Russian authorities said Friday that the death toll from a Ukrainian drone strike they said struck a café in a Russian-occupied village in Ukraine’s Kherson region rose to 27 people. Kyiv denied attacking civilian targets.

Svetlana Petrenko, spokeswoman of Russia’s main criminal investigation agency, the Investigative Committee, said in a statement that a Ukrainian drone strike on a café and hotel in the village of Khorly, where at least 100 civilians were celebrating New Year’s Eve overnight into Thursday, killed 27 people, including two minors. A total of 31, including five minors, were hospitalized with injuries.

A criminal probe on the charges of carrying out an act of terrorism has been opened, Petrenko said.

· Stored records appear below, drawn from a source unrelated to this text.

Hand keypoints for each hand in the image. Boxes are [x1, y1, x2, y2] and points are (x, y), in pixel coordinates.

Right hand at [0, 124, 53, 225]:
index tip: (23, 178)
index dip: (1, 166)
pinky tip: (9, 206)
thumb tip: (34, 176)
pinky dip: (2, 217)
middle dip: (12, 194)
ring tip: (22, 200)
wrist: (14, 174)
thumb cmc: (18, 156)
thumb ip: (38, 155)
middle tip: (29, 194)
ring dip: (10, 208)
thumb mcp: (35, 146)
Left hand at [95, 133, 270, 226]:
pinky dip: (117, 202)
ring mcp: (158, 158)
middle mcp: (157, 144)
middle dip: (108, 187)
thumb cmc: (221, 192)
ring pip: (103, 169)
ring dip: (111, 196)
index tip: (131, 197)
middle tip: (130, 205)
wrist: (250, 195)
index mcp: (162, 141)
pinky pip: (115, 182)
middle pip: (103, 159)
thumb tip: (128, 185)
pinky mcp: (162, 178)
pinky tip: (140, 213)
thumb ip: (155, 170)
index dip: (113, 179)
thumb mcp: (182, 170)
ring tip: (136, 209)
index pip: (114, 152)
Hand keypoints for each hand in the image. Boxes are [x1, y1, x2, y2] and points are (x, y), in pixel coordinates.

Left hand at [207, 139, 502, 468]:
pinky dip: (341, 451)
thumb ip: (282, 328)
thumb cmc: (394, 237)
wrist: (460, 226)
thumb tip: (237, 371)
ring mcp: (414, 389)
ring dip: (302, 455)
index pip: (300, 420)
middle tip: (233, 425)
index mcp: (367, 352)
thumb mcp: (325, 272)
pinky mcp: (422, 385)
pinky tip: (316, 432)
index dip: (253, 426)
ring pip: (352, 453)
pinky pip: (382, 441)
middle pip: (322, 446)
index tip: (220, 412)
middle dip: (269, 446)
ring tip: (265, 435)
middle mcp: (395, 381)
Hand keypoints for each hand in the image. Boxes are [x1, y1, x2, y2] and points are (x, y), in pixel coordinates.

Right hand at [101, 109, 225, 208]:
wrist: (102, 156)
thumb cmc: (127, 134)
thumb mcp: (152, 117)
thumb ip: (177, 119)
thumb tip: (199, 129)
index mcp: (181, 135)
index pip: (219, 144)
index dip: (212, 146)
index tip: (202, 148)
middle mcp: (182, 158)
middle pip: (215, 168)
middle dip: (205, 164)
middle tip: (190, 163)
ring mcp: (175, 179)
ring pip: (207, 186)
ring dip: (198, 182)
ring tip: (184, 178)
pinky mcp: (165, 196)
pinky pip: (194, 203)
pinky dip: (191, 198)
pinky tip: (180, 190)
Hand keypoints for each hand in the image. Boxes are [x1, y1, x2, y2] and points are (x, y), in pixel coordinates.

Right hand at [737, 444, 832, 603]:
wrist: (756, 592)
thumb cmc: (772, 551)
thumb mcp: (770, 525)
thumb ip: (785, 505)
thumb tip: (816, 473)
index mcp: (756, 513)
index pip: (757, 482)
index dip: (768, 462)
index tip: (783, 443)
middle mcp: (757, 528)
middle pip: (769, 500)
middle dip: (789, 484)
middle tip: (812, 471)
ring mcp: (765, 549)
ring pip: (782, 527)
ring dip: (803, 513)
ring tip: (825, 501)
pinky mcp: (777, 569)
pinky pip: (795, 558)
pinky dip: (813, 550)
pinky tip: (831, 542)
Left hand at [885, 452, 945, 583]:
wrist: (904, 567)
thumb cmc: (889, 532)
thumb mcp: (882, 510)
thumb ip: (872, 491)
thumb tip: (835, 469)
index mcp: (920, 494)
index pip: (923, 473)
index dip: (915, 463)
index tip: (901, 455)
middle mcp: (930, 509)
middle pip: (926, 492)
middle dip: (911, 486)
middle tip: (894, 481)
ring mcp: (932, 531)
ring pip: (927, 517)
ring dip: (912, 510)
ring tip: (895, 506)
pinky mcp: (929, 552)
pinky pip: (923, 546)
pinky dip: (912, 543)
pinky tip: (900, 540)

Kyiv denied attacking civilians. Spokesman of Ukraine’s General Staff, Dmytro Lykhovii, told Ukraine’s public broadcaster Suspilne on Thursday that Ukrainian forces “adhere to the norms of international humanitarian law” and “carry out strikes exclusively against Russian military targets, facilities of the Russian fuel and energy sector, and other lawful targets.”

Lykhovii said that General Staff has published an explicit list of targets that the Ukrainian army struck on the night of New Year’s Eve. The list did not include strikes on occupied parts of the Kherson region.